**Records shown:**
*** Block opens ***

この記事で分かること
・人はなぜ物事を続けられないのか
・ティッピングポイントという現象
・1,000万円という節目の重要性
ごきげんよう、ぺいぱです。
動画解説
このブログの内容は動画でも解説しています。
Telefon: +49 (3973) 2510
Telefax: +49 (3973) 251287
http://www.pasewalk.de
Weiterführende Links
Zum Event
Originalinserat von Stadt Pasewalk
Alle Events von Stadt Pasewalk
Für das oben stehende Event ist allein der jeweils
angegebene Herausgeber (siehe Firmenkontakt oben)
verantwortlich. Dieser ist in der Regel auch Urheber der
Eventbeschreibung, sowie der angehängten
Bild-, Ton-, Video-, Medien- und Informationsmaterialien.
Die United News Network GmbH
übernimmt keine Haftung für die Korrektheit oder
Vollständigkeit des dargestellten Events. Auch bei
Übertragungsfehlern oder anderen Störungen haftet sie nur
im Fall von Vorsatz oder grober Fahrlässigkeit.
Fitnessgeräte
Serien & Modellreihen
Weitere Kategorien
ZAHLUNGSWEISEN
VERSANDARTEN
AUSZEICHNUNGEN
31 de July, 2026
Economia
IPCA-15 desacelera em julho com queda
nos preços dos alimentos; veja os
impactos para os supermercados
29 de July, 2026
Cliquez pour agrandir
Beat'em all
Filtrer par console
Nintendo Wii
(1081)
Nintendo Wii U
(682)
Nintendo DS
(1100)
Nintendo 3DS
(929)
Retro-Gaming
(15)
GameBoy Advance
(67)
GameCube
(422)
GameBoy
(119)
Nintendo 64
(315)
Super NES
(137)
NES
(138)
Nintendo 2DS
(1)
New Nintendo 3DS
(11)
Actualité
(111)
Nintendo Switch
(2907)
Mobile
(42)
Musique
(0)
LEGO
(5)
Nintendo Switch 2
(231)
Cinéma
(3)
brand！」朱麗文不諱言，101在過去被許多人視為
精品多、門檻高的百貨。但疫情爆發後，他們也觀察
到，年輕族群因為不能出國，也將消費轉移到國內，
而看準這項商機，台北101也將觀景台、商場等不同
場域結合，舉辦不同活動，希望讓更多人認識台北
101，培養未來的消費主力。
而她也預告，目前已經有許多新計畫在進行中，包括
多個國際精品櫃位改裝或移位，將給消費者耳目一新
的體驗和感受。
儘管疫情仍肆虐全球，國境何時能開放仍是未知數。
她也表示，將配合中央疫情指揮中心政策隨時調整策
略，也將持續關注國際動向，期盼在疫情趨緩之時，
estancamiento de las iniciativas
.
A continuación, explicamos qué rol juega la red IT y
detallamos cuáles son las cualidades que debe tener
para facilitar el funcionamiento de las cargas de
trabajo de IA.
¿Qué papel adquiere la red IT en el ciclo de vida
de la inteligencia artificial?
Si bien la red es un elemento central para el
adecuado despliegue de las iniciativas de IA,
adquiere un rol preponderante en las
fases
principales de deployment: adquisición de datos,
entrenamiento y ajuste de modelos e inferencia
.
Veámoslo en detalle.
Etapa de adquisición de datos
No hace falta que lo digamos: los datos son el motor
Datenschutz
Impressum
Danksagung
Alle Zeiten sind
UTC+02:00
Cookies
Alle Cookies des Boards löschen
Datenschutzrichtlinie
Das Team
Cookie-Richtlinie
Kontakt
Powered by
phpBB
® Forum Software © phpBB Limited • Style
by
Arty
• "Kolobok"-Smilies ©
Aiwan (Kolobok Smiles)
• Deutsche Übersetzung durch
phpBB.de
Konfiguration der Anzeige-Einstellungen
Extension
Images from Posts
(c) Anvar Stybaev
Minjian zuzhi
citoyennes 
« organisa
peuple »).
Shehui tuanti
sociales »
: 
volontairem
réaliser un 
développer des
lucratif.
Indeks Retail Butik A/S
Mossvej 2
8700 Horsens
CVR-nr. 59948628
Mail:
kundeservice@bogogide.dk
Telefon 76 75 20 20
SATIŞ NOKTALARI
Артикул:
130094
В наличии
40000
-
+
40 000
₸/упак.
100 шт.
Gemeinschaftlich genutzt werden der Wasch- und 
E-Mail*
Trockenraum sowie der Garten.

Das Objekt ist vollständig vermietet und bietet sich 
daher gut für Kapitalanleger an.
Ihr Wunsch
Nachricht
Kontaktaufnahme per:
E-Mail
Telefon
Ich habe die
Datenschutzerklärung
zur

*** Block closes ***

**What you should do:**
Repeat all of the records above exactly as written.

**Written reply:**
この記事で分かること
・人はなぜ物事を続けられないのか
・ティッピングポイントという現象
・1,000万円という節目の重要性
ごきげんよう、ぺいぱです。
動画解説
このブログの内容は動画でも解説しています。
Telefon: +49 (3973) 2510
Telefax: +49 (3973) 251287
http://www.pasewalk.de
Weiterführende Links
Zum Event
Originalinserat von Stadt Pasewalk
Alle Events von Stadt Pasewalk
Für das oben stehende Event ist allein der jeweils
angegebene Herausgeber (siehe Firmenkontakt oben)
verantwortlich. Dieser ist in der Regel auch Urheber der
Eventbeschreibung, sowie der angehängten
Bild-, Ton-, Video-, Medien- und Informationsmaterialien.
Die United News Network GmbH
übernimmt keine Haftung für die Korrektheit oder
Vollständigkeit des dargestellten Events. Auch bei
Übertragungsfehlern oder anderen Störungen haftet sie nur
im Fall von Vorsatz oder grober Fahrlässigkeit.
Fitnessgeräte
Serien & Modellreihen
Weitere Kategorien
ZAHLUNGSWEISEN
VERSANDARTEN
AUSZEICHNUNGEN
31 de July, 2026
Economia
IPCA-15 desacelera em julho com queda
nos preços dos alimentos; veja os
impactos para os supermercados
29 de July, 2026
Cliquez pour agrandir
Beat'em all
Filtrer par console
Nintendo Wii
(1081)
Nintendo Wii U
(682)
Nintendo DS
(1100)
Nintendo 3DS
(929)
Retro-Gaming
(15)
GameBoy Advance
(67)
GameCube
(422)
GameBoy
(119)
Nintendo 64
(315)
Super NES
(137)
NES
(138)
Nintendo 2DS
(1)
New Nintendo 3DS
(11)
Actualité
(111)
Nintendo Switch
(2907)
Mobile
(42)
Musique
(0)
LEGO
(5)
Nintendo Switch 2
(231)
Cinéma
(3)
brand！」朱麗文不諱言，101在過去被許多人視為
精品多、門檻高的百貨。但疫情爆發後，他們也觀察
到，年輕族群因為不能出國，也將消費轉移到國內，
而看準這項商機，台北101也將觀景台、商場等不同
場域結合，舉辦不同活動，希望讓更多人認識台北
101，培養未來的消費主力。
而她也預告，目前已經有許多新計畫在進行中，包括
多個國際精品櫃位改裝或移位，將給消費者耳目一新
的體驗和感受。
儘管疫情仍肆虐全球，國境何時能開放仍是未知數。
她也表示，將配合中央疫情指揮中心政策隨時調整策
略，也將持續關注國際動向，期盼在疫情趨緩之時，
estancamiento de las iniciativas
.
A continuación, explicamos qué rol juega la red IT y
detallamos cuáles son las cualidades que debe tener
para facilitar el funcionamiento de las cargas de
trabajo de IA.
¿Qué papel adquiere la red IT en el ciclo de vida
de la inteligencia artificial?
Si bien la red es un elemento central para el
adecuado despliegue de las iniciativas de IA,
adquiere un rol preponderante en las
fases
principales de deployment: adquisición de datos,
entrenamiento y ajuste de modelos e inferencia
.
Veámoslo en detalle.
Etapa de adquisición de datos
No hace falta que lo digamos: los datos son el motor
Datenschutz
Impressum
Danksagung
Alle Zeiten sind
UTC+02:00
Cookies
Alle Cookies des Boards löschen
Datenschutzrichtlinie
Das Team
Cookie-Richtlinie
Kontakt
Powered by
phpBB
® Forum Software © phpBB Limited • Style
by
Arty
• "Kolobok"-Smilies ©
Aiwan (Kolobok Smiles)
• Deutsche Übersetzung durch
phpBB.de
Konfiguration der Anzeige-Einstellungen
Extension
Images from Posts
(c) Anvar Stybaev
Minjian zuzhi
citoyennes 
« organisa
peuple »).
Shehui tuanti
sociales »
: 
volontairem
réaliser un 
développer des
lucratif.
Indeks Retail Butik A/S
Mossvej 2
8700 Horsens
CVR-nr. 59948628
Mail:
kundeservice@bogogide.dk
Telefon 76 75 20 20
SATIŞ NOKTALARI
Артикул:
130094
В наличии
40000
-
+
40 000
₸/упак.
100 шт.
Gemeinschaftlich genutzt werden der Wasch- und 
E-Mail*
Trockenraum sowie der Garten.

Das Objekt ist vollständig vermietet und bietet sich 
daher gut für Kapitalanleger an.
Ihr Wunsch
Nachricht
Kontaktaufnahme per:
E-Mail
Telefon
Ich habe die
Datenschutzerklärung
zur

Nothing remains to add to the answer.